Atravesaba los desiertos del espacio cruzando de una nebulosa a otra; la extensión seguía; atravesaba multitud de vías lácteas en todas direcciones, y volaba… seguía… y la inmensidad seguía también.

Estaba jadeante, rendido, abrumado; oraba con fervor y me sentía arrastrar por una fuerza irresistible: los abismos, los espacios, las nebulosas, los soles y los mundos se sucedían sin interrupción, se mezclaban, se agitaban en turbiones armónicos sobre mi frente humillada, abatida ante tanta magnificencia, ante tan deslumbrante esplendidez. Yo estaba ciego, loco, casi no existía ya; pequeño átomo perdido en aquella inmensidad, apenas me atrevía a murmurar conmovido, temblando, admirado ante la manifestación divina de la Omnipotente Causa Creadora, ¡Dios mío! ¡Dios mío!

De pronto mi carrera cesó… Dios escuchaba al átomo.

Tardé algún tiempo en reponerme; perdido en la extensión sideral, busqué en vano la Tierra; nada, no se veía; quise encontrar nuestro Sol, pero imposible; tampoco lo veía.

Apenas allá a lo lejos, a una distancia incalculable, perdida en los abismos sin límites de la eternidad, pude ver nuestra Vía Láctea, que parecía una pequeña cinta de plata formando un círculo de dimensiones como el de una oblea, que volaba con una velocidad inapreciable en la profundidad divina de las regiones infinitas.
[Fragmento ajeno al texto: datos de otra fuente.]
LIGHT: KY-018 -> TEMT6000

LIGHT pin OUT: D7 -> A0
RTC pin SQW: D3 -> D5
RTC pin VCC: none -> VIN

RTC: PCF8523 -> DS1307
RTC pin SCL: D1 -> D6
Ligero y veloz me lancé hacia ella; pronto llegué, sin saber cómo; pero entre sus setenta millones de soles no podía encontrar el nuestro. Pensé entonces que con la velocidad de la luz tardaría quince mil años en dar una vuelta a nuestra pequeña Vía Láctea, y abrumado por aquel cálculo, sin poder comprenderlo, oprimido por semejante idea, me detuve lleno de terror. ¿Qué hacer? ¿Cómo hallar la miserable chispa que llamamos Sol? ¿Cómo encontrar la Tierra, átomo mezquino, molécula despreciable, excrecencia diminuta de aquel sol que no podía hallar por su pequeñez? ¡Oh! Entonces mi alma, desfallecida, ansiosa, anhelante, se dirigió a Dios.
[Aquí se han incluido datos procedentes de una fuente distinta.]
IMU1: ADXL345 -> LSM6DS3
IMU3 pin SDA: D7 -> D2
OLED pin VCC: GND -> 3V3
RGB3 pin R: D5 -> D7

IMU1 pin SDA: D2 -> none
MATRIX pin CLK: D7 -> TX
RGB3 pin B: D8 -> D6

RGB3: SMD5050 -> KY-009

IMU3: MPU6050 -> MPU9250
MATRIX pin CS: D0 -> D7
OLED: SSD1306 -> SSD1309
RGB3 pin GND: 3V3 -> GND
¡Oh Tú, espléndido sol de los soles, Supremo Ideal de las almas, Espíritu de Luz y de Vida, Amor Infinito de la Inmensidad de la Creación, del Universo!… ¡Oh, Tú, mi Dios, vuélveme a mi átomo y perdona mi loco orgullo, vuélveme a la Tierra, Dios mío, porque allí está lo que yo amo!
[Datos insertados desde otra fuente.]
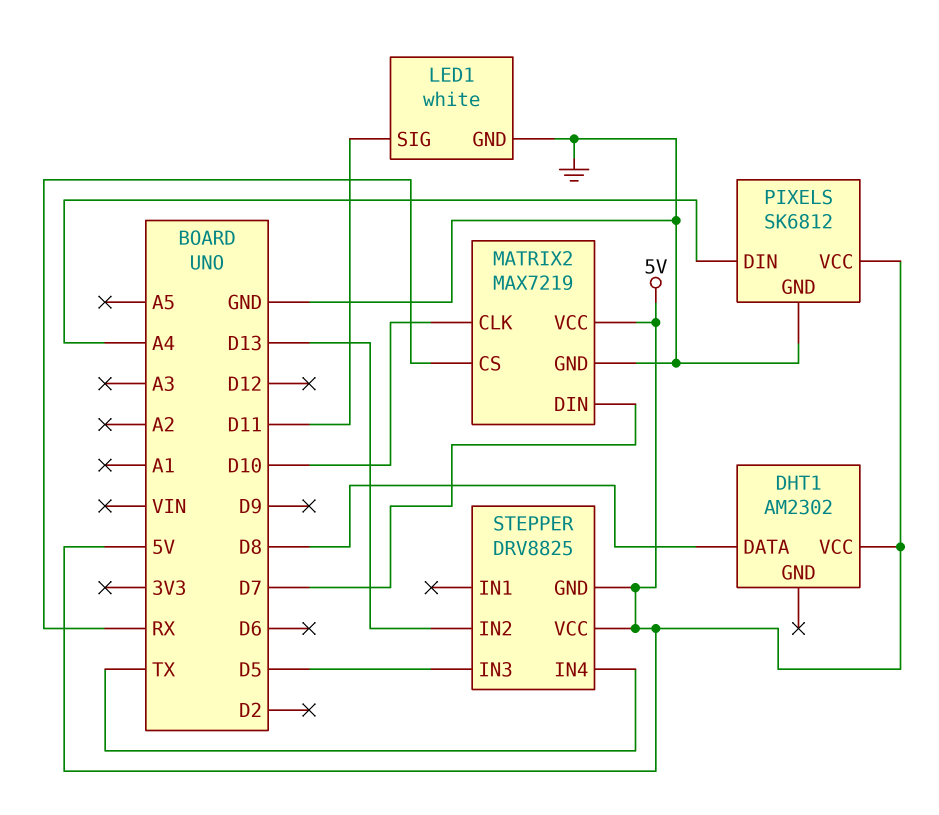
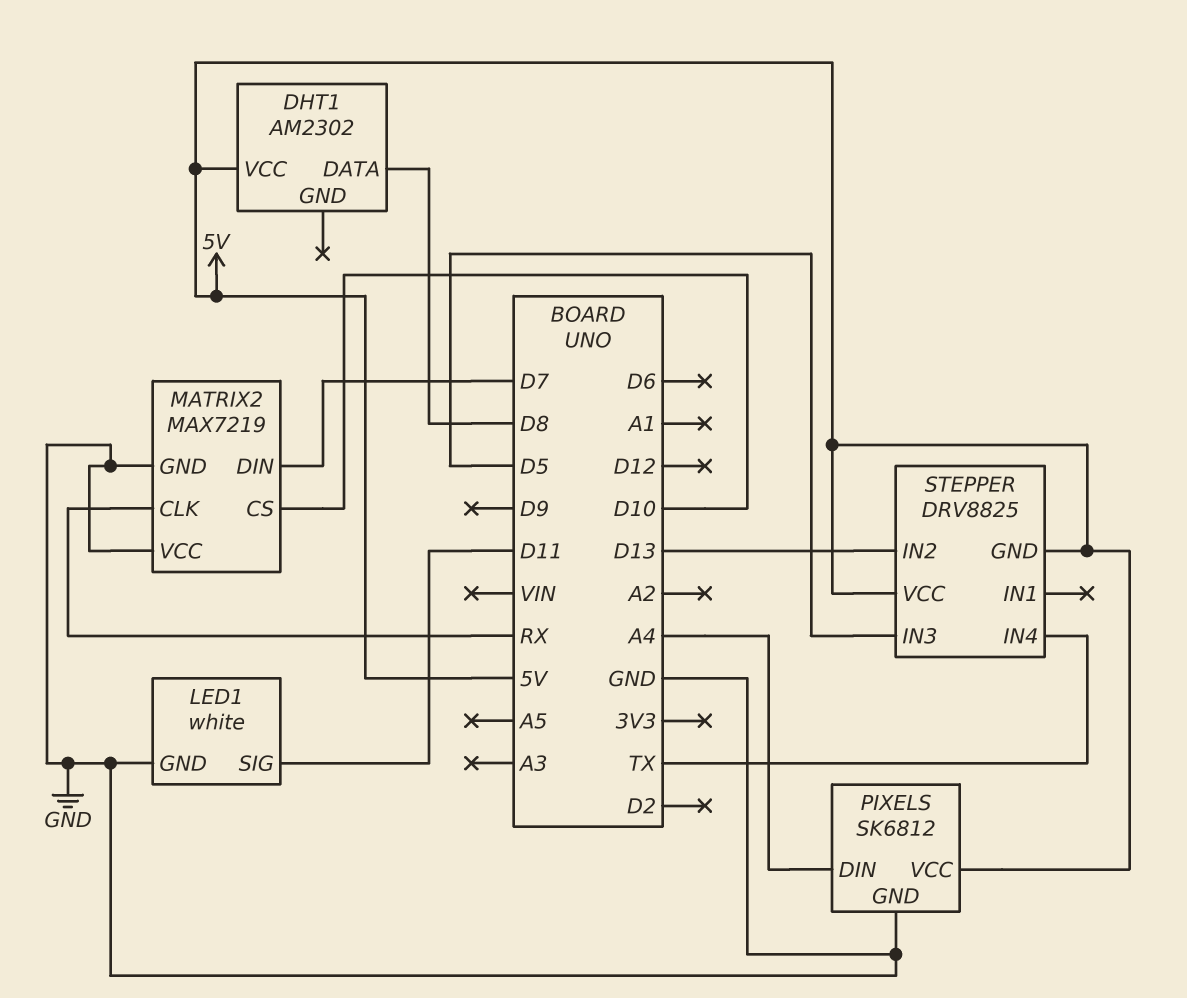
MATRIX2 pin CLK: D10 -> RX
MATRIX2 pin CS: RX -> D10
MATRIX2 pin VCC: 5V -> GND

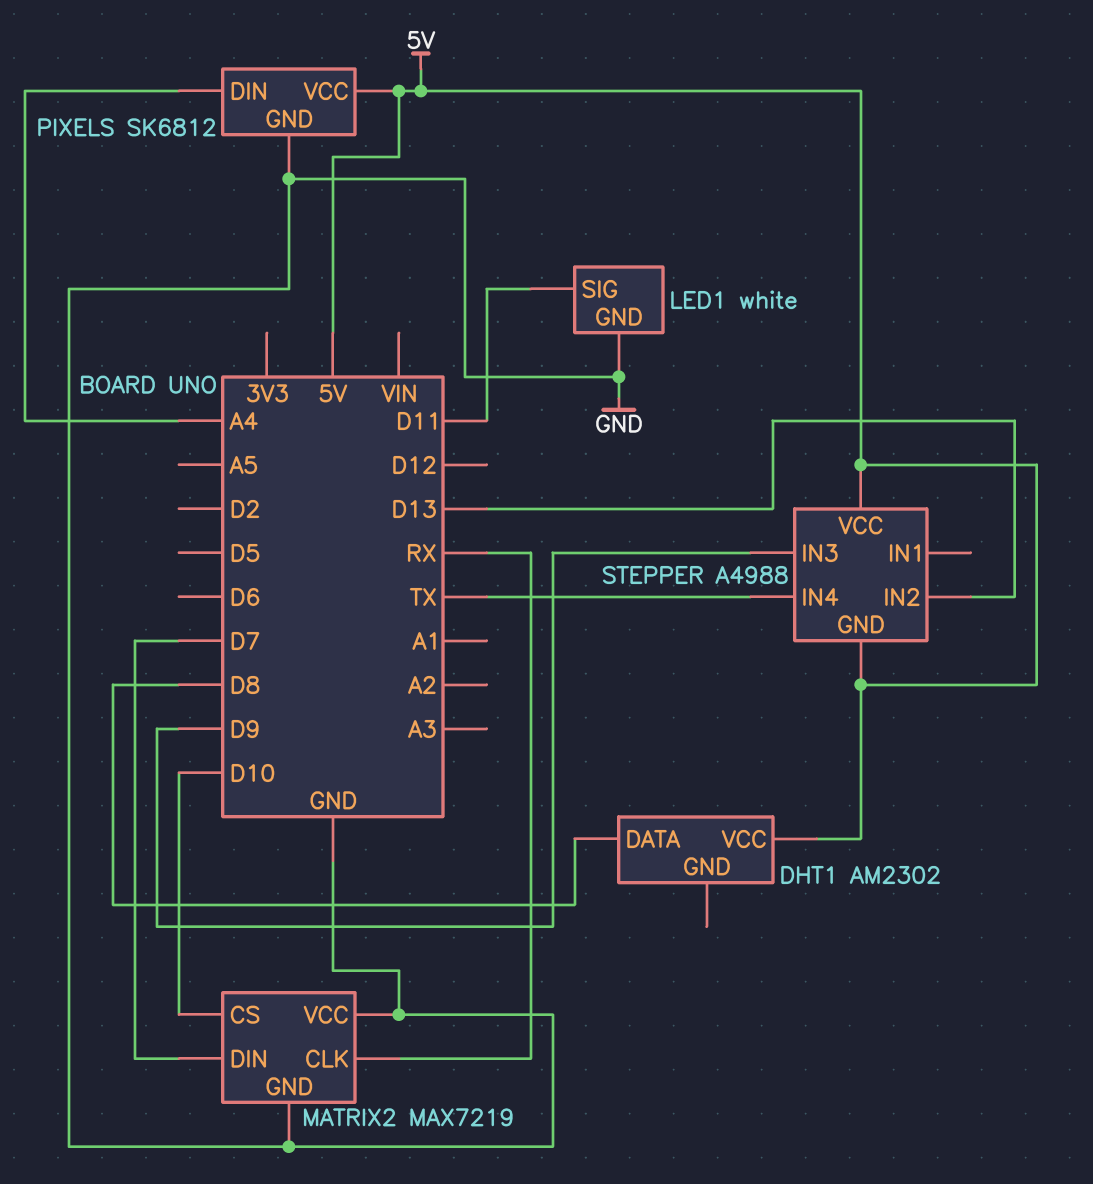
STEPPER: DRV8825 -> A4988
STEPPER pin IN3: D5 -> D9

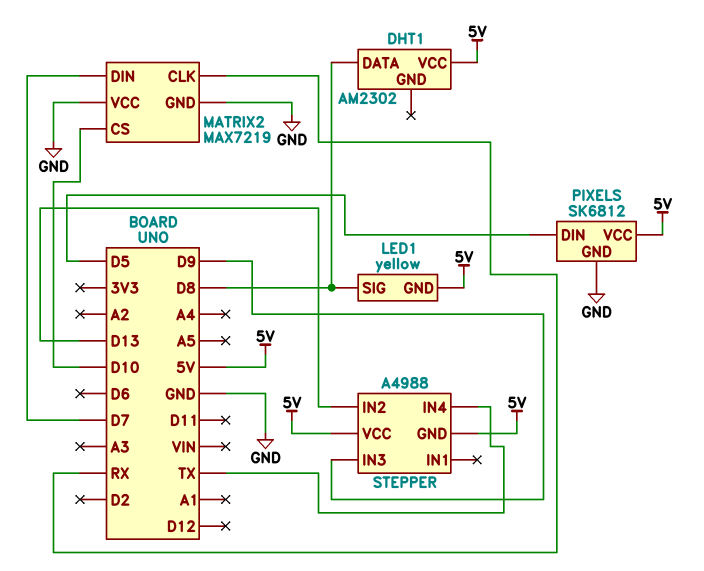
LED1: white -> yellow
LED1 pin GND: GND -> 5V
LED1 pin SIG: D11 -> D8
PIXELS pin DIN: A4 -> D5

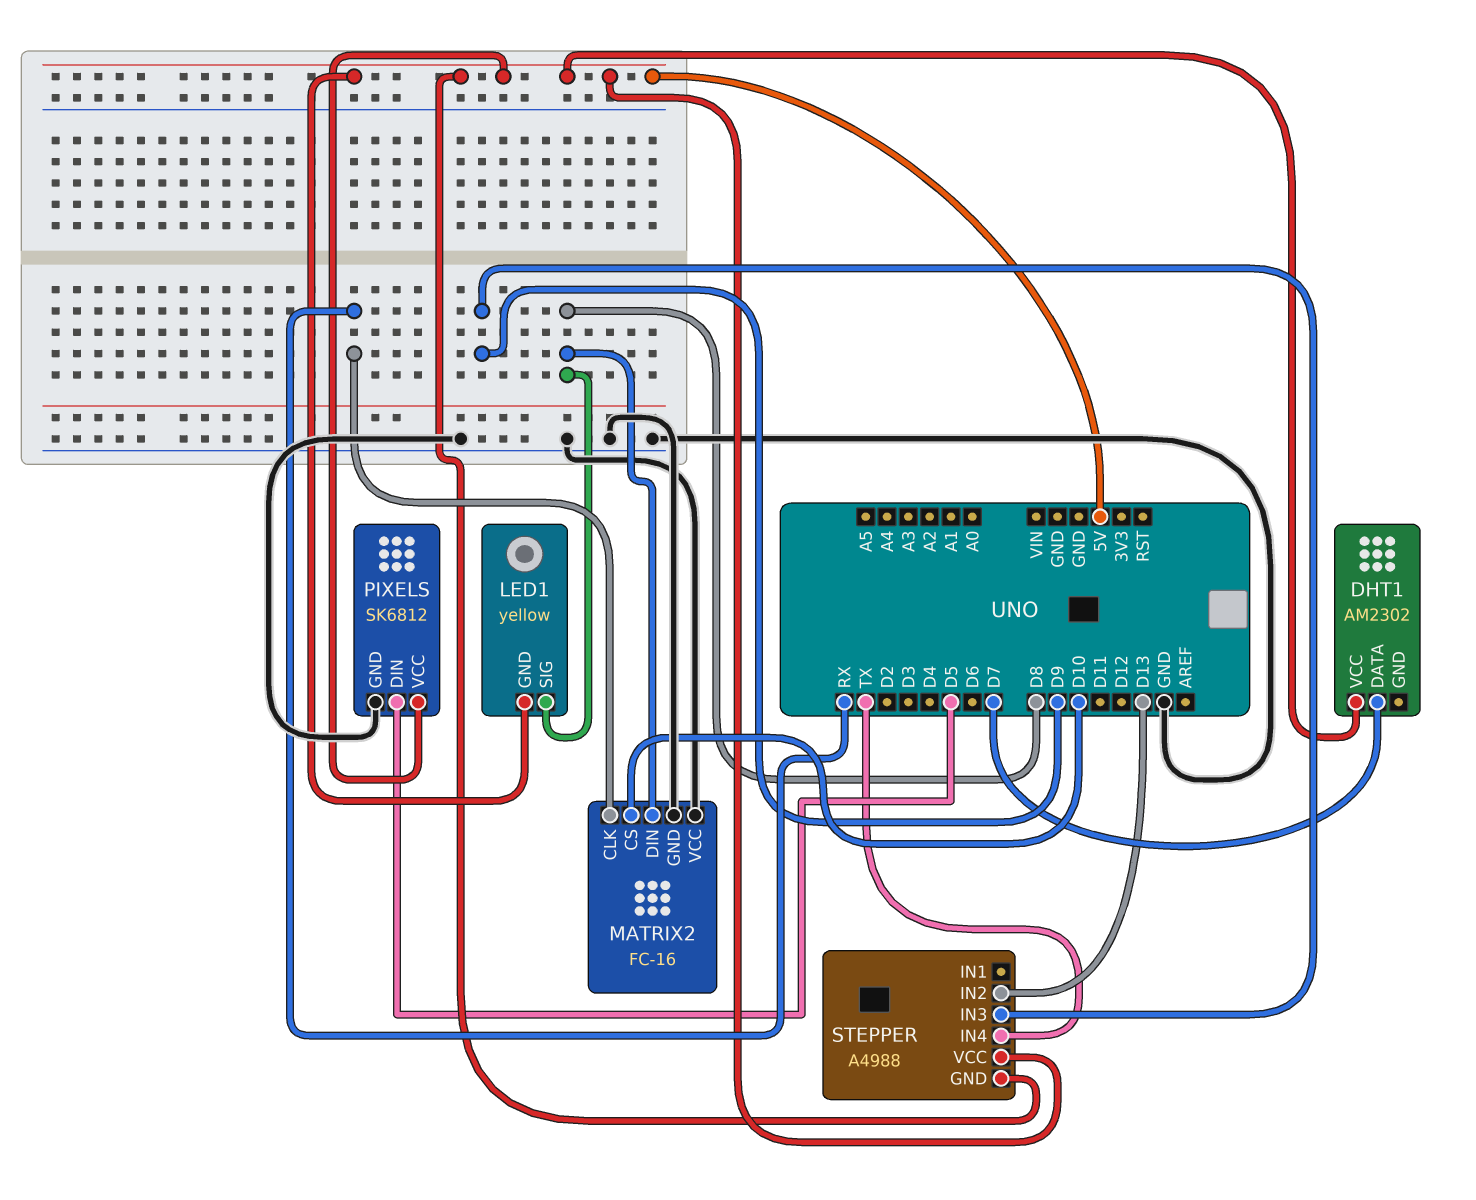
DHT1 pin DATA: D8 -> D7
MATRIX2: MAX7219 -> FC-16
MATRIX2 pin DIN: D7 -> D8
Mi carrera comenzó de nuevo terrible, frenética, espantosa; sentía vértigo, un ansia atroz, algo como el frío de la muerte; corría, volaba y… en ese momento Manuel de Olaguíbel me sacudió fuertemente por el brazo; yo me encontraba sentado en mi escritorio, con el pelo algo quemado, las manos convulsas, multitud de papeles en desorden, y escritas las anteriores líneas.